В кого превращается моя сестра? В циничную стерву? Должна ли я спасать её от этого Егора? Или позволить жить своей жизнью и совершать собственные ошибки?

И всё же, как нас тянет на Егоров. Надеюсь только, Любане не сделают так же больно, как когда-то было мне…

Я с трудом заставила себя оторваться от невесёлых мыслей и устремила внимательный взгляд на сестру.

– Ты должна мне всё рассказать. С самого начала. И откуда взялся этот лимузин?

Вот теперь я наконец свернула на верную дорогу и не позволю Любане сбить меня с пути. Она мне всё расскажет, и тогда мы с ней решим, как быть дальше.

Но сестрица звонко рассмеялась.

– Это машина Егора, точнее его отца. Он ездит на этом лимузине на работу. Знаешь, где он работает? В Кремле! У Воиновых столько денег, что они могут купить весь наш Порхов десять раз, и ещё останется.

Этого я не ожидала. Тем более нужно выбираться из этой ситуации.

А может?..

– Скажи мне, ты его любишь? – для меня это стало бы серьёзной причиной, чтобы отступиться. Чувствами сестры я не буду играть.

– Конечно, – подтвердила она с каким-то преувеличенным жаром, – с ним у меня есть та жизнь, о которой я мечтала. О которой мы мечтали, Вера…

– Тогда зачем тебе я? – перебила её, потому что моя мечта была иной.

– Мне нужна поддержка, – сестра стала задумчивой и немного печальной, – Егор сомневается…

– Он не хочет на тебе жениться?

– Точно, – Любаня нахмурила брови, её лицо приняло упрямое выражение, – но ему придётся. Или я улечу с тобой в Нью-Йорк. И они никогда не увидят ребёнка.

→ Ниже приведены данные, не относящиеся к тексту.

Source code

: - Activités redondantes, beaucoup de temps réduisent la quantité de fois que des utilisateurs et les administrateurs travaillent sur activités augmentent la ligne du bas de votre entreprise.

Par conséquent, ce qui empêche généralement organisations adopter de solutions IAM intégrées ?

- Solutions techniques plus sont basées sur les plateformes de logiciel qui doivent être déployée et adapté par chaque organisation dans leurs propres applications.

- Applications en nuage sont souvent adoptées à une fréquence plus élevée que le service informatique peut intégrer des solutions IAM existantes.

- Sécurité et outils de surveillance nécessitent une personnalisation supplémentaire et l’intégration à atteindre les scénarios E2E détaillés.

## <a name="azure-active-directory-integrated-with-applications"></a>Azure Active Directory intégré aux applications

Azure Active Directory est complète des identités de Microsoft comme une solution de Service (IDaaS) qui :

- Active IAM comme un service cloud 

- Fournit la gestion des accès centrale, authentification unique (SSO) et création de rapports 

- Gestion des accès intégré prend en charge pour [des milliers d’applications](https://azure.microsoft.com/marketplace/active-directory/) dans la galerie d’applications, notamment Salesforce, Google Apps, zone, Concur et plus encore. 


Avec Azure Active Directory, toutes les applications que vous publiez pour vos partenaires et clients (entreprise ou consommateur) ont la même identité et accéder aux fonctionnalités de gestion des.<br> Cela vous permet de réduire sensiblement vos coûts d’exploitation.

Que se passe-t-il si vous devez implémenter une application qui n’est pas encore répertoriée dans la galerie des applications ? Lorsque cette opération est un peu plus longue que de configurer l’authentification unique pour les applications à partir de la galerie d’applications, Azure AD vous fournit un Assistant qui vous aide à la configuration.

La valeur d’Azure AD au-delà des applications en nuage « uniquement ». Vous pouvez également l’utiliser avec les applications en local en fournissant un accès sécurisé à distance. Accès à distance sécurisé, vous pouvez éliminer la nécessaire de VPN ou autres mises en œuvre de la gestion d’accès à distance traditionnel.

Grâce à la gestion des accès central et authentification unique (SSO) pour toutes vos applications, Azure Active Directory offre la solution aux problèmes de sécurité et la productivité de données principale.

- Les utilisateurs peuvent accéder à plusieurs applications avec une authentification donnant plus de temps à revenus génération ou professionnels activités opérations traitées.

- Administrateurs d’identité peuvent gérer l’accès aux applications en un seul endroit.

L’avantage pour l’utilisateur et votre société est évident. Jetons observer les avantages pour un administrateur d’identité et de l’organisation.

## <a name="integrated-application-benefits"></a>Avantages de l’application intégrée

Она усмехнулась и посмотрела на меня. А я в очередной раз поразилась тому, какой взрослой и циничной стала моя сестра.

Может, всё же я не так хорошо заботилась о ней? И это моя вина?

Я то и дело бросала искоса взгляды на Любаню, наблюдая, как она хмурится, поджимает упрямо губы, и понимала: её не переубедить. Если сестрица решила выйти замуж без любви, она это сделает.

– Ты уверена, что чужие деньги принесут тебе счастье? – сделала я последнюю попытку.

– Они не чужие, – вскинулась Любаня. – Я ношу в себе одного из Воиновых, значит, им придётся считаться со мной. Мой ребёнок стоит очень многого.

– Ты оцениваешь своего ребёнка? – тут уж я не удержалась, так захотелось надавать сестрице по губам за эти глупые слова. – В рублях или долларах?

– Ты меня поняла, – не отреагировала Любаня, – они дадут мне и моему сыну то, что нам необходимо. Или никогда его не увидят.

– Ты уверена, что такие люди позволят тебе собой манипулировать?

– Позволят, – снова усмехнулась она и показала крепко сжатый кулак: – Они у меня вот где.

Оставшийся путь мы молчали, размышляя каждая о своём. Что задумала сестра? Почему ведёт себя так, будто богатое и явно облеченное властью семейство что-то ей должно? Почему уверена, что эти Воиновы сделают так, как она скажет?

Вопросы сыпались словно из рога изобилия. А ответы я решила добыть сама. Всё же хорошо, что Любаня меня вызвала. Ей нужен рядом здравомыслящий человек, способный сохранить ясную голову в любой ситуации.

По крайней мере, последние четыре года утвердили меня в уверенности, что я именно такая. Голову я теряла только один раз. Первый и он же последний. Больше такого не повторится.

А в том, что происходит в жизни сестры, и что она задумала, я разберусь на месте.

Тем более, кажется, мы почти приехали.